A theatrical newspaper was lying on the table. It contained an account of a piece played the evening before. The writer spoke of the play as a masterpiece, and of the performance as being one of those triumphs which form an epoch in the history of dramatic art. I read this panegyric with avidity, and exclaimed,—

"Oh, what a glorious thing success is! How happy that author must be!"

"He!" replied Monsieur Sandeau, smiling; "he is mortified to death; his play is execrable, and it fell flat."

"You must be mistaken!"

"I was present at the performance; and I have no reason to be pleased at the miscarriage of the piece, for I am neither an enemy nor an intimate friend of the author."

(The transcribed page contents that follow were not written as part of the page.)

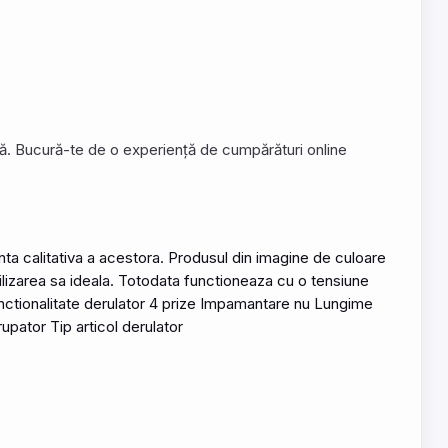
nță. Bucură-te de o experiență de cumpărături online
nta calitativa a acestora. Produsul din imagine de culoare
izarea sa ideala. Totodata functioneaza cu o tensiune
ctionalitate derulator 4 prize Impamantare nu Lungime
pator Tip articol derulator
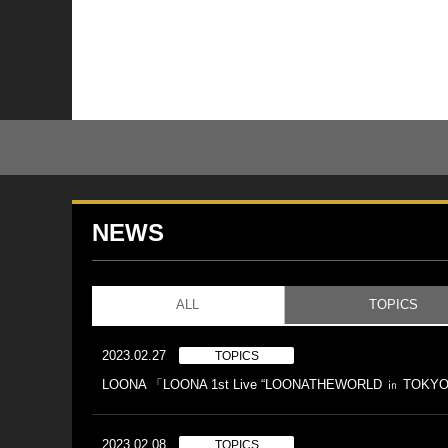
NEWS
ALL
TOPICS
2023.02.27
TOPICS
LOONA 「LOONA 1st Live “LOONATHEWORLD ㏌ 
2023.02.08
TOPICS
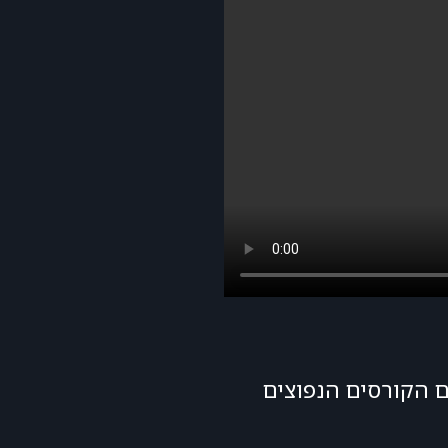
ם הקורסים הנפוצים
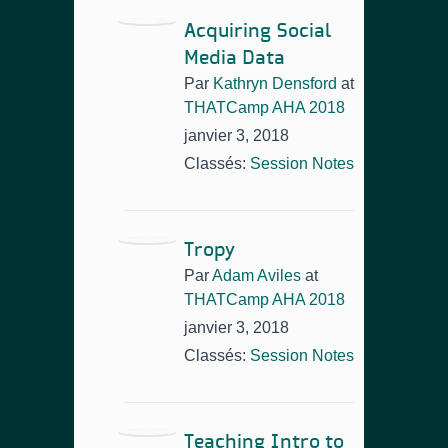
Acquiring Social
Media Data
Par
Kathryn Densford
at
THATCamp AHA 2018
janvier 3, 2018
Classés:
Session Notes
Tropy
Par
Adam Aviles
at
THATCamp AHA 2018
janvier 3, 2018
Classés:
Session Notes
Teaching Intro to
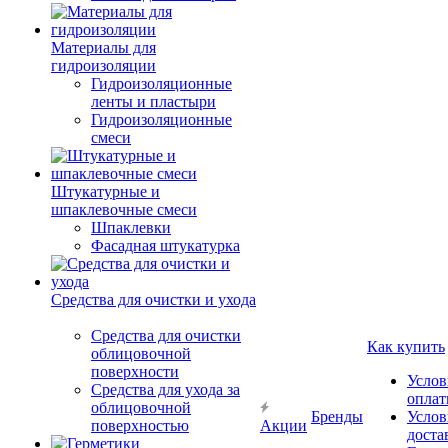
Материалы для
гидроизоляции
Гидроизоляционные
ленты и пластыри
Гидроизоляционные
смеси
Штукатурные и
шпаклевочные смеси
Шпаклевки
Фасадная штукатурка
Средства для очистки и ухода
Средства для очистки
Как купить
облицовочной
поверхности
Услов
Средства для ухода за
опла
облицовочной
Бренды
Услов
поверхностью
Акции
доста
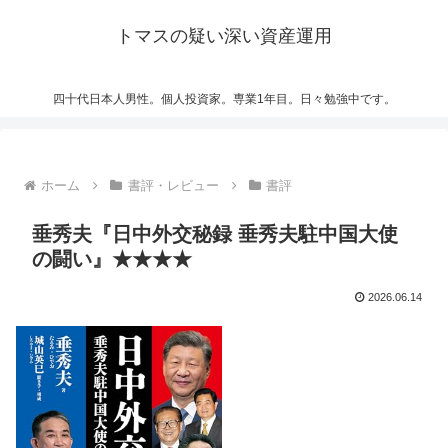
トマスの疑い深い資産運用
四十代日本人男性。個人投資家。専業1年目。日々勉強中です。
ホーム
書評・レビュー
書評
垂秀夫『日中外交秘録 垂秀夫駐中国大使
の闘い』★★★★
2026.06.14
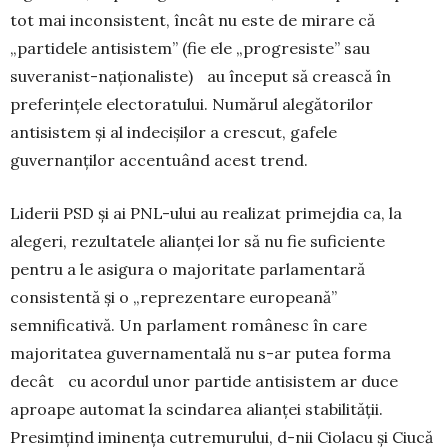
tot mai inconsistent, încât nu este de mirare că
„partidele antisistem” (fie ele „progresiste” sau
suveranist-naționaliste) au început să crească în
preferințele electoratului. Numărul alegătorilor
antisistem și al indecișilor a crescut, gafele
guvernanților accentuând acest trend.
Liderii PSD și ai PNL-ului au realizat primejdia ca, la
alegeri, rezultatele alianței lor să nu fie suficiente
pentru a le asigura o majoritate parlamentară
consistentă și o „reprezentare europeană”
semnificativă. Un parlament românesc în care
majoritatea guvernamentală nu s-ar putea forma
decât cu acordul unor partide antisistem ar duce
aproape automat la scindarea alianței stabilității.
Presimțind iminența cutremurului, d-nii Ciolacu și Ciucă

Monsieur Jules Sandeau then went on to explain to me how the theatrical newspapers, which contain the lists of performers and of pieces in all the theatres of Paris, (play-bills being unknown,) enter into a contract, which is the condition precedent of their sale in the theatres, stipulating that they will never speak otherwise than in praise of the pieces brought out. The report of the new piece is often written and set up before the performance takes place.

I blushed and said,—

"That is deplorable! But, thank Heaven! these are only the Grub-Street writers, the mere penny-a-liners; the influential reporters of the great morning papers, fortunately, are animated by a love of truth and justice."